Max sat in a canvas chair near the grill, Nick turning over sizzling fish, using a brush to apply olive oil and his special sauces. I said, “Max are you helping or just observing?” She jumped from her chair and ran around the cockpit, between Nick’s bare feet, barking, tail flapping, watching Kim and I approach.
Nick turned to us and grinned, his bruises no longer purple, the swelling was going down. “Hot Dog knows how she likes her fish. She watches me to make sure I get it right. Ya’ll hungry? Dave’s comin’ over to eat. I can toss another couple of pieces on the fire. Red snapper. Grilled with olive oil, lemon, salt, pepper, some paprika and a touch of garlic. Greek style, baby!”
Kim smiled and said, “No thanks, Nicky. Big John made me a lunch.”
Nick looked her, one eye squinting in the sunlight. “Big John is good, but he ain’t Greek.”
I said, “I’ll take a rain check, Nick. I can’t stay long.”
He shook his head. “That’s ‘cause shit happens, and you got some big shit happening. Did you find the girl?”
“No, not yet.”
“The news said three more bodies were found, but no sign of the girl, huh?”
“Some signs. Not many.”
Dave walked across the dock, a bottle of water in one hand. He said, “Kimberly, so good to see you on this side of the docks, so to speak. I’m assuming you’re providing Sean with the details of the woman’s call.”
“I’m about to. We just didn’t want to talk in the bar.”
“Can’t say I’d fault you two there. Media will be back when they get wind of your whereabouts, Sean. I was just following this on-going political saga on some of our esteemed cable news channels. If the pundits and pollsters are to be believed, it seems Senator Logan’s popularity has slipped in the polls by fifteen points in the last couple of days. Right now Courtney Burke has the fate of the Republican Party’s national agenda literally riding on her DNA. Law enforcement is speculating she may have left Florida. FBI has mounted a larger scale manhunt. So how long can a nineteen-year-old kid evade that kind of dragnet?”
I said nothing. Nick raised his shoulders in a shrug and tossed Max a small piece of bread. He said, “You think Bandini’s backing off since all this publicity is goin’ down with the girl?”
Dave said, “Perhaps, but it gives him a great cover, too. Assuming he even knew where to find her and take her out to avenge the death of his brother, people might suspect it had Logan’s fingerprints on it. But if a body isn’t found, suspicion can stay inside the public’s collective consciousness, but evidence is out the proverbial window.”
Kim said, “Maybe the call I received from the woman will help. Sean, she wants to speak with you. She keeps seeing your picture on the news, those images the news media shot of you and Nick that day in the marina parking lot.
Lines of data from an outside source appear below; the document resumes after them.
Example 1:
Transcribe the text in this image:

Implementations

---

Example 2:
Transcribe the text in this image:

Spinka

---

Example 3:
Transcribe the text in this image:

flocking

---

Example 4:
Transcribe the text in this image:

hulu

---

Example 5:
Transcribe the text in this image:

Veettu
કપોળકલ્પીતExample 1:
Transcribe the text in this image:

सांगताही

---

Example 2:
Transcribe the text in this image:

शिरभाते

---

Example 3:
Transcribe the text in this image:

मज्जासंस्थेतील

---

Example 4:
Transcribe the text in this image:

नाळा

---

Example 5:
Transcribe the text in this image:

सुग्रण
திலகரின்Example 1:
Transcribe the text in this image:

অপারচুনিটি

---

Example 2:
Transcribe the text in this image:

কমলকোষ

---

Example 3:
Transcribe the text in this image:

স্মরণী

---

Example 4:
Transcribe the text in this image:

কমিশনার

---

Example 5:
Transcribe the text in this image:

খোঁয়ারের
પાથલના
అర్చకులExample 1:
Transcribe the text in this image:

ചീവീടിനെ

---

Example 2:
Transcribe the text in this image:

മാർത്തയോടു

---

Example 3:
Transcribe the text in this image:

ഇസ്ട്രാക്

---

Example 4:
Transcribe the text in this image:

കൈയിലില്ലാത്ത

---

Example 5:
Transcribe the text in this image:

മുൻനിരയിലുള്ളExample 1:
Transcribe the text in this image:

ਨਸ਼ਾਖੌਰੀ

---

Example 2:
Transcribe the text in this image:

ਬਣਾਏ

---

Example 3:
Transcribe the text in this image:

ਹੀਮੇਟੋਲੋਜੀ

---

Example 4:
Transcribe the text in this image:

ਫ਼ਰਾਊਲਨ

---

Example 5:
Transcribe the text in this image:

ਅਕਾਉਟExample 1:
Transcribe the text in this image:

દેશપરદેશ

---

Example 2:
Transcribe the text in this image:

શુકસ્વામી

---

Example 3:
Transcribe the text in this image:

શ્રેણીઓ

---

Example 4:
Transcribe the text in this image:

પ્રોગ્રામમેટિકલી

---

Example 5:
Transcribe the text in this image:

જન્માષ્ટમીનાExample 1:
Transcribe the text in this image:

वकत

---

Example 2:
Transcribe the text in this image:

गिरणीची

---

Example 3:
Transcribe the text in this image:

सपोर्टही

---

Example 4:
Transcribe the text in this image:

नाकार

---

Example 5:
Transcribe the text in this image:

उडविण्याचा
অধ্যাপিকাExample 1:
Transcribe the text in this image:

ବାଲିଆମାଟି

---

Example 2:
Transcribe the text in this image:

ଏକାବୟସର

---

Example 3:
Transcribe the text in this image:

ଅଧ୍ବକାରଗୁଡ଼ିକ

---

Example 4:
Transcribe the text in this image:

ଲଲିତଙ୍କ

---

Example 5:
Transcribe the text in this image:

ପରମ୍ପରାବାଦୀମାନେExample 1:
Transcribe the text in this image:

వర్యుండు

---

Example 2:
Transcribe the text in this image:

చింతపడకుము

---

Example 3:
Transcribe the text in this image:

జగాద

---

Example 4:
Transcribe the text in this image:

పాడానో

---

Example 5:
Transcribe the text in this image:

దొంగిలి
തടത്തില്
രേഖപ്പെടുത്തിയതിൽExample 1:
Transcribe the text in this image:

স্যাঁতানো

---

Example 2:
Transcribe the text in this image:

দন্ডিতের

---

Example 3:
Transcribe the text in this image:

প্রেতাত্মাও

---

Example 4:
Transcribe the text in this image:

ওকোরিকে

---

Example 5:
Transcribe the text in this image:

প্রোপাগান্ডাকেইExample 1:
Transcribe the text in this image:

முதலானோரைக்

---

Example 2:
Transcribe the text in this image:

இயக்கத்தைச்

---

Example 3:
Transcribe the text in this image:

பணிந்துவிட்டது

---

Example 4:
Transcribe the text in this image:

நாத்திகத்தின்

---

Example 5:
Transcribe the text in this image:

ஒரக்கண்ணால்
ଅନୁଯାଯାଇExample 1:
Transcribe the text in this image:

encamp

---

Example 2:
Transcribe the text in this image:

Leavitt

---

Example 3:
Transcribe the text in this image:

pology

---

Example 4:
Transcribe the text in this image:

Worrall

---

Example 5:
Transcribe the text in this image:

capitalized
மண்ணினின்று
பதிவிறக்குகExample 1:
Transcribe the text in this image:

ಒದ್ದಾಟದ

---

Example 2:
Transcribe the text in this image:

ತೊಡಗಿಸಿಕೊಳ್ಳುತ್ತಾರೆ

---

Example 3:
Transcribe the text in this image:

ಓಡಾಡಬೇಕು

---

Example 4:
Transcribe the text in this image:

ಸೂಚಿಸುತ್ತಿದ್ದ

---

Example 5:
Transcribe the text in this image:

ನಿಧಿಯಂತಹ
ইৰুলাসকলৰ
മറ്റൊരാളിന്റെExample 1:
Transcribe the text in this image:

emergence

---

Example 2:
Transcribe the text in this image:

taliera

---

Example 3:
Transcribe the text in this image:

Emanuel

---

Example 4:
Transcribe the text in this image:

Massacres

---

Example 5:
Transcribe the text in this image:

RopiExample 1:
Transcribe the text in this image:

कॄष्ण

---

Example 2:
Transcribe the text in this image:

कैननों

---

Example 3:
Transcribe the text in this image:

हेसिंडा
Anyway, she said if you’re the missing girl’s father, she wanted to talk with you because she feels very concerned for the girl’s safety. She told me that she gave Courtney Burke a ride when she found her walking on a road through the Ocala National Forest. Said she took her into DeLand and dropped her off at a medical clinic.”
Dave asked, “What’s the woman’s name?”
I caught the flash just over Dave’s shoulder. From a rooftop. “Kim! Don’t say anymore.” The flash was a wink of the sun off moving glass from the roof of a boat storage warehouse one hundred yards across the marina. I could see a man crouched beside an air-conditioning unit on the roof. He was holding a pair of binoculars trained my way.
“What do you see?” Dave asked, not turning in the direction I had just looked.
“Everyone act normal. No turning around and looking. One man, visible. Eleven o’clock position over your right shoulder, Dave. Top of Johnson’s warehouse.”
Nick picked up Max, and cut his eyes toward the building without moving his body or head in the direction. Kim looked at me, I could hear her make a dry swallow, arms folding across her breasts.
“Dave, have you or Nick seen anyone approach Jupiter?”
Nick said, “I haven’t seen much of anything lately.”
Dave grunted, “Nothing out of the norm. I haven’t observed anyone physically board your boat. I would have stopped them. A marine surveyor was crawling all over the Hatteras in the slip next to yours. Looks like that boat’s on the market now.”
I turned to Kim. “Let’s go inside and talk.”